Background: IGF1 is the key effector peptide in the control of normal growth. IGF1 deficiency in the presence of normal GH is associated with growth failure. This may be caused by primary defects in the GH-IGF1 axis or by conditions such as malnutrition or chronic inflammation. Severe primary IGF1 deficiency (height <−3 S.D., serum IGF1 <2.5th centile, GH normal) is an European Medicines Agency (EMA) licensed indication for rhIGF1 therapy. We report a patient with severe failure to thrive, short stature and unexplained IGF1 deficiency who showed an excellent response to rhIGF1 therapy.
Case: A 10 month old girl was referred with severe failure to thrive (weight: 4.2 kg, −7.95 S.D.s, length 60.1 cm, −4.40 S.D.s). She was born to non-consanguineous Caucasian parents at 36 weeks gestation weighing 2.85 kg. She was not dysmorphic or micro cephalic, had gross motor delay, no recurrent infections and a very good caloric intake. Russell-Silver syndrome, skeletal dysplasia, malabsorption and chronic illness were excluded. Cranial MRI was normal and IGF1 was persistently undetectable. Further investigations are as follows (see Table 1): GH therapy (37 μg/kg per day) caused severe diarrhoea with no increase in height velocity or IGF1 level. She was treated with rhIGF1, 120 μg/kg twice daily. After 1 years of treatment, height improved from −4.40 to −1.48 S.D.s and weight from −7.95 to −0.94 S.D.s. The serum IGF1 level normalised (20.9 nmol/l) and age-appropriate motor milestones were achieved. Exome sequencing results are awaited.

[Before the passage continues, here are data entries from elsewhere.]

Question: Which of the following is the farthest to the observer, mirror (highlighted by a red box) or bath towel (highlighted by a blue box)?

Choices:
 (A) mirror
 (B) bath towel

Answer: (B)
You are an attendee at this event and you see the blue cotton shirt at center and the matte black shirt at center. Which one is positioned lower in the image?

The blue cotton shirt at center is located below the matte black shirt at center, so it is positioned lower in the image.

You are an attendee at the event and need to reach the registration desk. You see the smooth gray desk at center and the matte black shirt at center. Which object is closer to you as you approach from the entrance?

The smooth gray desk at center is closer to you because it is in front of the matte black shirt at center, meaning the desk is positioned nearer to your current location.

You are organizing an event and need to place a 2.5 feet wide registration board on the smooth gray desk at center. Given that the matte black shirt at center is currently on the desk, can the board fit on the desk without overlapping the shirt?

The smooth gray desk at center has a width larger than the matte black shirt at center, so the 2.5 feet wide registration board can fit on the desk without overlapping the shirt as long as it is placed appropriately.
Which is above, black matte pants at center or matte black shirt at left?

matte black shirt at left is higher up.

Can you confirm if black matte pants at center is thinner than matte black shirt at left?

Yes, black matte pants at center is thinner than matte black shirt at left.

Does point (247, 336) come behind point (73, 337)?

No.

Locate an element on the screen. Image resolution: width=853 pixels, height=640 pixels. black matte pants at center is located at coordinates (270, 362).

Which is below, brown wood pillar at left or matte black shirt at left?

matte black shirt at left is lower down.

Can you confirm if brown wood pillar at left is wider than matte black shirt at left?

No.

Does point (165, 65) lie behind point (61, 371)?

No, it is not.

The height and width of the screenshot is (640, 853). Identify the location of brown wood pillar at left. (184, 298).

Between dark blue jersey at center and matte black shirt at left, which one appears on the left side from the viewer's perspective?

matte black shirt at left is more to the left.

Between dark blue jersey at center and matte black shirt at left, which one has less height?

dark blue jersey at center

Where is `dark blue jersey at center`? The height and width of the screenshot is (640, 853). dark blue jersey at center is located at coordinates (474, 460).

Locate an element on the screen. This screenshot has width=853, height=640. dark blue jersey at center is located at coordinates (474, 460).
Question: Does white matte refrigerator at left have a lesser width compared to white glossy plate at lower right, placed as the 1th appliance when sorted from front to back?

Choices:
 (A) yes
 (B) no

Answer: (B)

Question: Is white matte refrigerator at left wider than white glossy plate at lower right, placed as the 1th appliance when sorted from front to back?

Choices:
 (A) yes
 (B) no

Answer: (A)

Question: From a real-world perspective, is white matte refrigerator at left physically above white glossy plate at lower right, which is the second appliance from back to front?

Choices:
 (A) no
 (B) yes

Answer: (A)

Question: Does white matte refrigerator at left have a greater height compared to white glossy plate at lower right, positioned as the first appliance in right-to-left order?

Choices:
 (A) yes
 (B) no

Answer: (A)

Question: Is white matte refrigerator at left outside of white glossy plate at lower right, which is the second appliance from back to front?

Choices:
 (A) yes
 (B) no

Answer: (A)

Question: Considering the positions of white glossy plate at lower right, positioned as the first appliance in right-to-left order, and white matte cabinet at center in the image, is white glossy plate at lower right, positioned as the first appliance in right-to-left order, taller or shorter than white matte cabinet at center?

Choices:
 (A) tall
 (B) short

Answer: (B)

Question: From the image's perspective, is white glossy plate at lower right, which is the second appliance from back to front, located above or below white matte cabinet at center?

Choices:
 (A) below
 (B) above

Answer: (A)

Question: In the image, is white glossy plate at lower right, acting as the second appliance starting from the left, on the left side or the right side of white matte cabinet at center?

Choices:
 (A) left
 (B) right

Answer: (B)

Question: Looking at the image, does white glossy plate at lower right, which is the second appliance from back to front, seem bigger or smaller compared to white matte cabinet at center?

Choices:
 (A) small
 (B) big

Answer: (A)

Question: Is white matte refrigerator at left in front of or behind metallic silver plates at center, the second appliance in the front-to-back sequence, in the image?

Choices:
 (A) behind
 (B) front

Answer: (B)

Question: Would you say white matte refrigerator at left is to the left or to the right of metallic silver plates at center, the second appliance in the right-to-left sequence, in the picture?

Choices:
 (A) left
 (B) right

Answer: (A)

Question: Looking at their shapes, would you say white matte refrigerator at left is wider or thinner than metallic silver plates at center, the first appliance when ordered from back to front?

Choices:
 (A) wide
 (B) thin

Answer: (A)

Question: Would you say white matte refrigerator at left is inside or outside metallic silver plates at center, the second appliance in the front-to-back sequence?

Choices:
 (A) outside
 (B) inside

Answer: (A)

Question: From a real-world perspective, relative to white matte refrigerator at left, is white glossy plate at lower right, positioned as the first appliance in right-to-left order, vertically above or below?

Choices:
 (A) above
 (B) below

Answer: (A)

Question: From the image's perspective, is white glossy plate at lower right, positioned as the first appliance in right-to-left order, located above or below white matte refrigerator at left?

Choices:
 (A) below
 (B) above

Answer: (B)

|Glucagon stimulation||Peak GH level-6.33 μg/l|
|IGF1 generation||IGF1 undetectable (<3.3 nmol/l) after GH (33 μg/kg per day×4). IGFBP3 increased from 0.5 to 1.3 mg/l(0.52.9)|
|GH receptor gene sequencing||Normal|
Conclusions: This child with IGF1 deficiency associated with severe failure to thrive of unknown aetiology has shown excellent linear and developmental response to within-label use of rhIGF1 therapy and continues to benefit from this treatment.